→ WORK ITEM: Look in the material below for the line holding "Amount: | 17.99 |". Set it down exactly, with each later line up to and including the line holding "Page 3 of 3".

→ DATASET:
>>

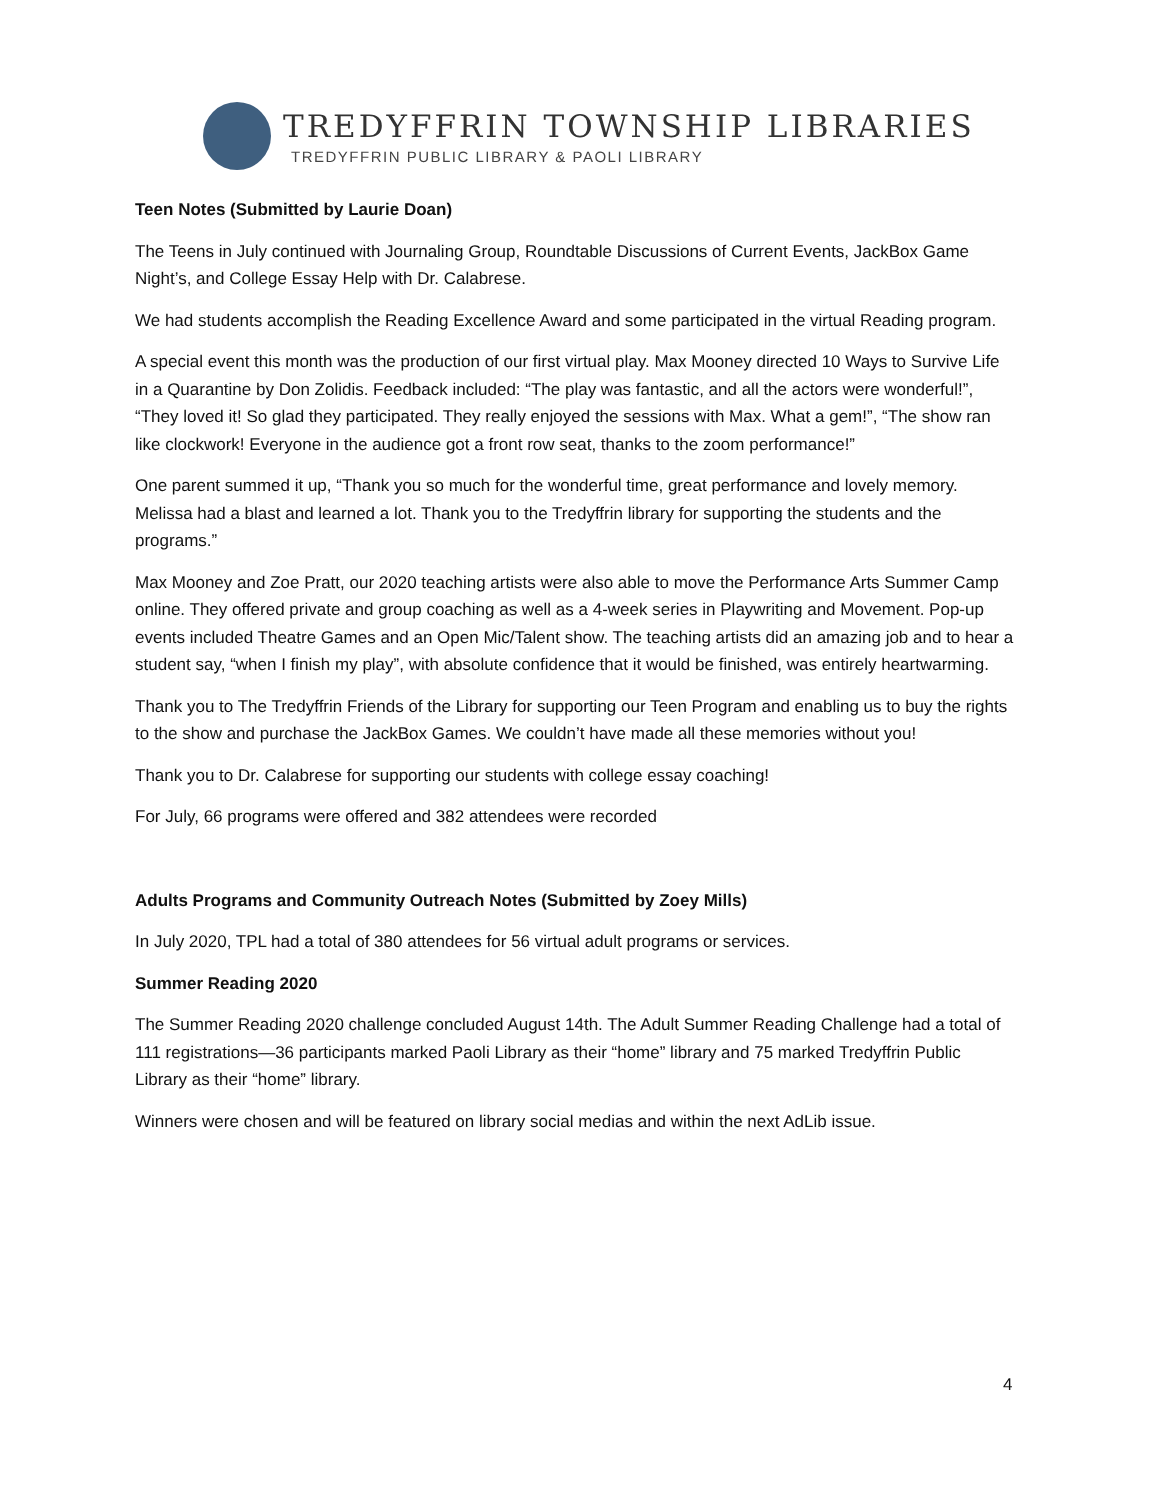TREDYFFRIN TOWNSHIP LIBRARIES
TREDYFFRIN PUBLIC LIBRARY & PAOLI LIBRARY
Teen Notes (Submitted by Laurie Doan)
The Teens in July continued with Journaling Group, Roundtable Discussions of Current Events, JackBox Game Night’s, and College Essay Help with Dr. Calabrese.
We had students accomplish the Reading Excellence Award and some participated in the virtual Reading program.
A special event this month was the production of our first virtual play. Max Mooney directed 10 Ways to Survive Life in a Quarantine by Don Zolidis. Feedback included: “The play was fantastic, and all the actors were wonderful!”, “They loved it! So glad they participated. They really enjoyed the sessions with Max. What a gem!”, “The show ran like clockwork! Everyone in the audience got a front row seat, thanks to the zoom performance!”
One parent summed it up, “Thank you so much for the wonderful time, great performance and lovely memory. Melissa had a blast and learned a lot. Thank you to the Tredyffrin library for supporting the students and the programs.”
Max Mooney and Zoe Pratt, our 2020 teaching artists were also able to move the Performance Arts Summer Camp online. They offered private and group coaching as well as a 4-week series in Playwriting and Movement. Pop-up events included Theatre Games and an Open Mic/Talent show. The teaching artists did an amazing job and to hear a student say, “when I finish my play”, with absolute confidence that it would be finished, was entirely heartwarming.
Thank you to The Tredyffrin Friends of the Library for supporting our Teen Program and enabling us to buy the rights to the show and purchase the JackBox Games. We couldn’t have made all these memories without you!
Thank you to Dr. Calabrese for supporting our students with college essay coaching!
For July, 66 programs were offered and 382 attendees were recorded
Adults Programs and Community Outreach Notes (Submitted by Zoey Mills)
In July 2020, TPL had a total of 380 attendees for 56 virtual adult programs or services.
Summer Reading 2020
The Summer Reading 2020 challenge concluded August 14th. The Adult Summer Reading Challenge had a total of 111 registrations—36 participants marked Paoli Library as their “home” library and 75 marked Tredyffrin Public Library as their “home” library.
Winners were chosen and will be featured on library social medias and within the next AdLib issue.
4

<<
>>

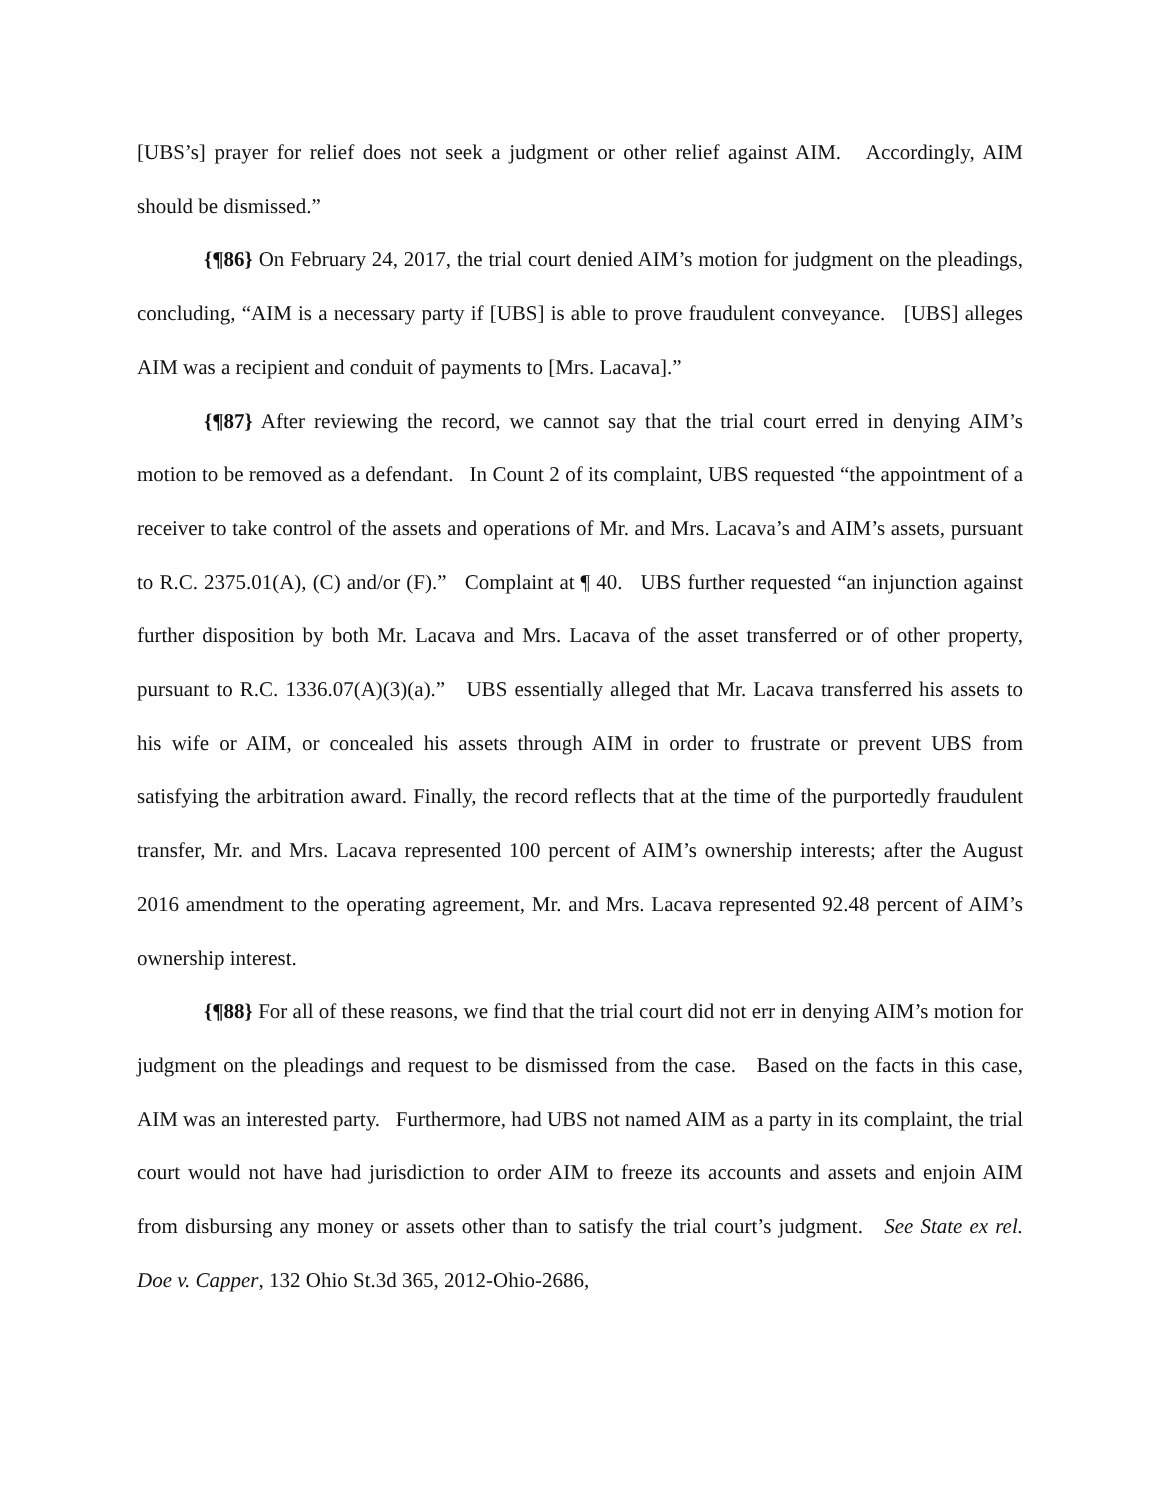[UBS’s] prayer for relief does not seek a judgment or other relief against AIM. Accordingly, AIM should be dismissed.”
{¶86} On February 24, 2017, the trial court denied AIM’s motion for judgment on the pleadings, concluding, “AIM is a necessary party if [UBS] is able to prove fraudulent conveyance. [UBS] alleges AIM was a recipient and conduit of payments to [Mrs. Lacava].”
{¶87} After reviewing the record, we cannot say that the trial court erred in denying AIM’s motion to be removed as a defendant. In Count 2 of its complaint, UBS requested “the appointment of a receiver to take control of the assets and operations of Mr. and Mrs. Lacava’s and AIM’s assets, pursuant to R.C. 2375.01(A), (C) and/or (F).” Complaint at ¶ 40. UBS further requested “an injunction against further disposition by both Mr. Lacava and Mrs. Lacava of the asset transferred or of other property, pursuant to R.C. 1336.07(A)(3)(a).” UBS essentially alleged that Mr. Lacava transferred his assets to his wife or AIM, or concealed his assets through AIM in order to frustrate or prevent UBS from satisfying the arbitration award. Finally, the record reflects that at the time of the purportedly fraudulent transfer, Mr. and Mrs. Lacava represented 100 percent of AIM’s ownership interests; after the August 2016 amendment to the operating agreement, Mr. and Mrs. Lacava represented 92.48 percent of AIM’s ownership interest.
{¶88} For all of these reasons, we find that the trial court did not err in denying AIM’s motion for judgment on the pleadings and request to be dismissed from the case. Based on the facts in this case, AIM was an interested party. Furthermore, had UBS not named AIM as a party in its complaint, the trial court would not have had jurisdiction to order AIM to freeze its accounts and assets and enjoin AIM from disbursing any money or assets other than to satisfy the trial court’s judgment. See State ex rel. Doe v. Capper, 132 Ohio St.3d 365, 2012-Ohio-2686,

<<
>>

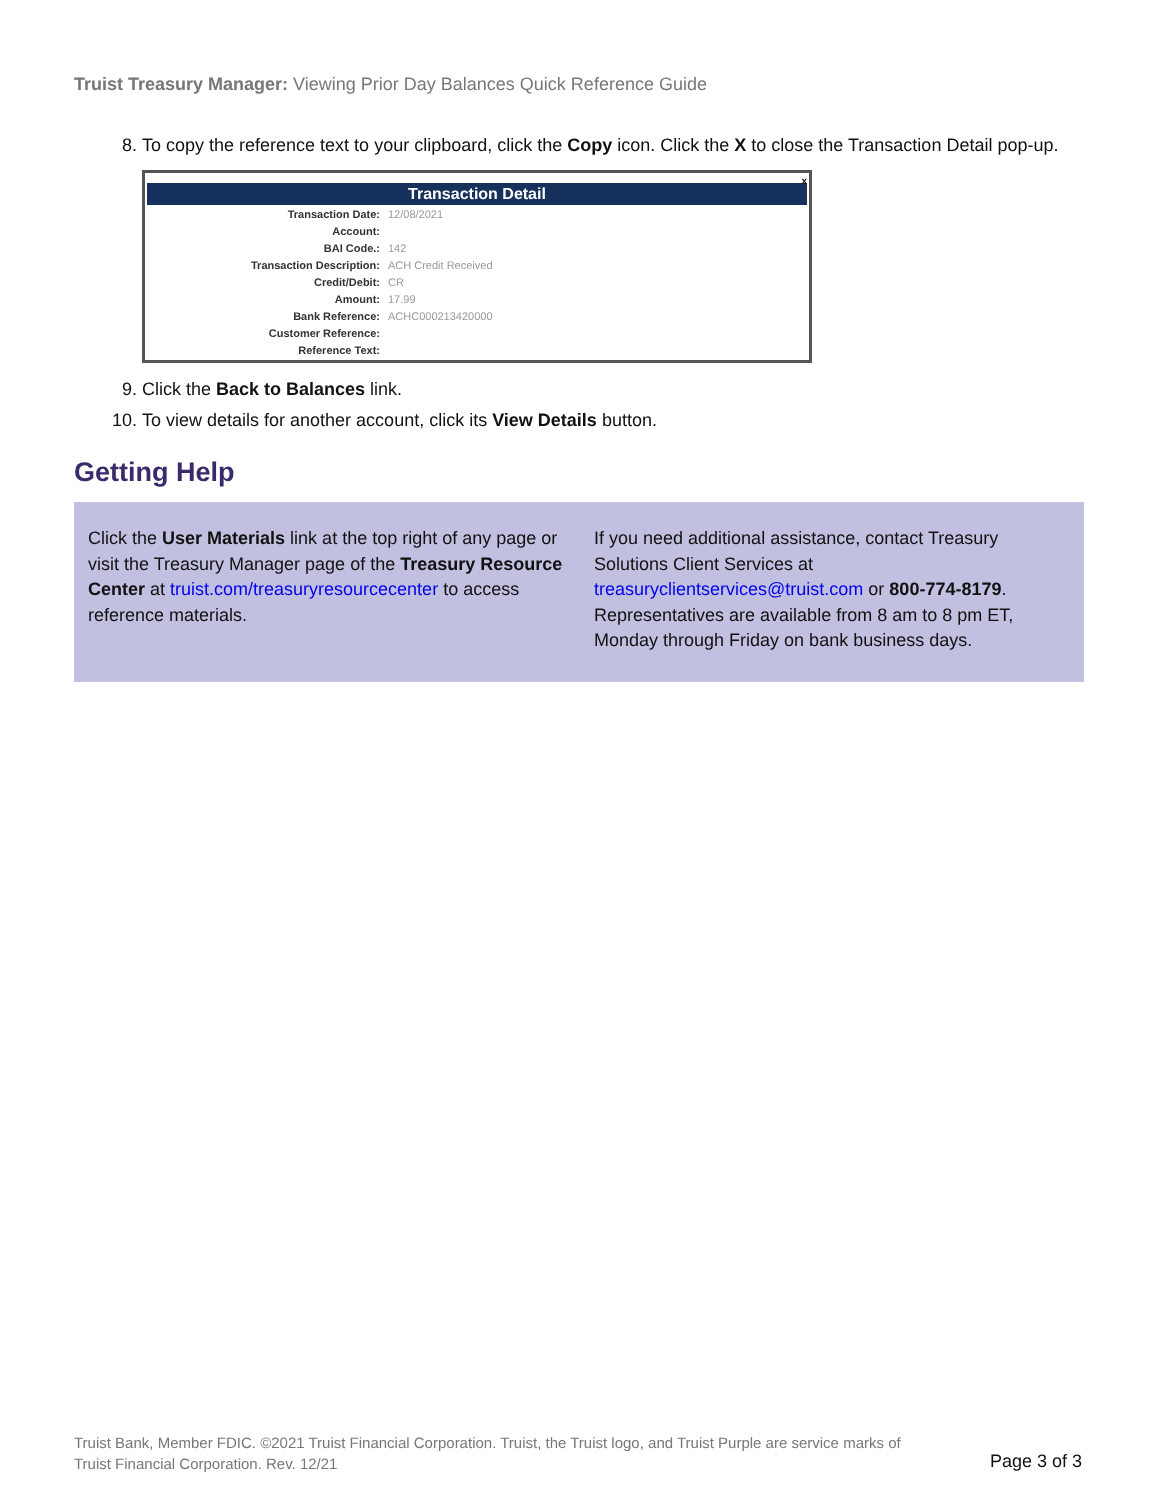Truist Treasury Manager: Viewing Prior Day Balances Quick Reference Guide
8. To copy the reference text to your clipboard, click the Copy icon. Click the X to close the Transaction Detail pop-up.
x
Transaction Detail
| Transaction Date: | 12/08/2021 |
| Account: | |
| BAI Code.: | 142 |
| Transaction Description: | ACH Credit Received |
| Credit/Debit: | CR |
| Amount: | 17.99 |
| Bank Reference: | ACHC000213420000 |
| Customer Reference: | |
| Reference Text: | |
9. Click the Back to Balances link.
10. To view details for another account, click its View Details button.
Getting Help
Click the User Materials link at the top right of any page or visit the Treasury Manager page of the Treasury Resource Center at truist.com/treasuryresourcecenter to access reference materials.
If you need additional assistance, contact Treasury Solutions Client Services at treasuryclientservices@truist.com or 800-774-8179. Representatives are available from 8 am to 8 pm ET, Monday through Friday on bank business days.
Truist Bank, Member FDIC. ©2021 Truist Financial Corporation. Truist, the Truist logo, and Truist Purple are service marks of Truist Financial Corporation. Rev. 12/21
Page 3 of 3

<<

→ OUTPUT BELOW:
| Amount: | 17.99 |
| Bank Reference: | ACHC000213420000 |
| Customer Reference: | |
| Reference Text: | |
9. Click the Back to Balances link.
10. To view details for another account, click its View Details button.
Getting Help
Click the User Materials link at the top right of any page or visit the Treasury Manager page of the Treasury Resource Center at truist.com/treasuryresourcecenter to access reference materials.
If you need additional assistance, contact Treasury Solutions Client Services at treasuryclientservices@truist.com or 800-774-8179. Representatives are available from 8 am to 8 pm ET, Monday through Friday on bank business days.
Truist Bank, Member FDIC. ©2021 Truist Financial Corporation. Truist, the Truist logo, and Truist Purple are service marks of Truist Financial Corporation. Rev. 12/21
Page 3 of 3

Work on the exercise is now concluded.